> _To do_:
Note every line in the entries that contains the string "года", and copy it.

══ Recorded information

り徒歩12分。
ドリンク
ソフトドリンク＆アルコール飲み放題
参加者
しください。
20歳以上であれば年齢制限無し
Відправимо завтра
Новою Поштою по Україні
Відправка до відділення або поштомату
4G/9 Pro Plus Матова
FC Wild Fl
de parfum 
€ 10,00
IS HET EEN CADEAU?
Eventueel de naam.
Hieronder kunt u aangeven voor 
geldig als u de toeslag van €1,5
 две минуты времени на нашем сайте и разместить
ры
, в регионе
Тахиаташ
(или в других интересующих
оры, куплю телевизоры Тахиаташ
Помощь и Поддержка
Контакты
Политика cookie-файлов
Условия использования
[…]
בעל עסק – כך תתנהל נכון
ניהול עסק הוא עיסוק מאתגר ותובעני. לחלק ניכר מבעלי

════
══ Recorded information

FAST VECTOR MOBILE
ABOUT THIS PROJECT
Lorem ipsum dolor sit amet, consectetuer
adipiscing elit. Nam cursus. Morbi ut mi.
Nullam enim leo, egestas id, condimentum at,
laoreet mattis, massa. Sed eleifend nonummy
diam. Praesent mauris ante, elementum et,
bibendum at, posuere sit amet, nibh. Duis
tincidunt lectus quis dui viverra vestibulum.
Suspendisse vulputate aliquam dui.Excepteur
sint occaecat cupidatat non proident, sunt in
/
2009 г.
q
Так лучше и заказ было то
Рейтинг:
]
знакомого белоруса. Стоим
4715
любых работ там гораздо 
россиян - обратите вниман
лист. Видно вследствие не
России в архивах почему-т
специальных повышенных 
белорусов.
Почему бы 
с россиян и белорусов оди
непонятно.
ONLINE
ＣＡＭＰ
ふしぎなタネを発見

════
══ Recorded information

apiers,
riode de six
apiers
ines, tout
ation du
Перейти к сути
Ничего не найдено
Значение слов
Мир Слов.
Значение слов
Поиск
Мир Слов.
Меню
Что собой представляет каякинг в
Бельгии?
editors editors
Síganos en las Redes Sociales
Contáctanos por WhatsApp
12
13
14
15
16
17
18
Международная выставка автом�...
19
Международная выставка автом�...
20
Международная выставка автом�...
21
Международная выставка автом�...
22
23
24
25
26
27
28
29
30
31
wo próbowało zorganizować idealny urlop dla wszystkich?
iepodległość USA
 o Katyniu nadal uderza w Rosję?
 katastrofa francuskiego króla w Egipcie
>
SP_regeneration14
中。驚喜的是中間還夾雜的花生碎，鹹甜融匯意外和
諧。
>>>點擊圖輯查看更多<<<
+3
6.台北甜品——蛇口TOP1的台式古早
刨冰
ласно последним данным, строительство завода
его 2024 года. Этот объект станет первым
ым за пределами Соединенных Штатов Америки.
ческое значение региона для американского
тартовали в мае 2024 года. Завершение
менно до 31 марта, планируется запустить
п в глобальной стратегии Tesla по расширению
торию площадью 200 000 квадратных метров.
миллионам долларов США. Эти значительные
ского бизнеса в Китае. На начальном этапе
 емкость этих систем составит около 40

════

> _Solution to this problem_:
его 2024 года. Этот объект станет первым
тартовали в мае 2024 года. Завершение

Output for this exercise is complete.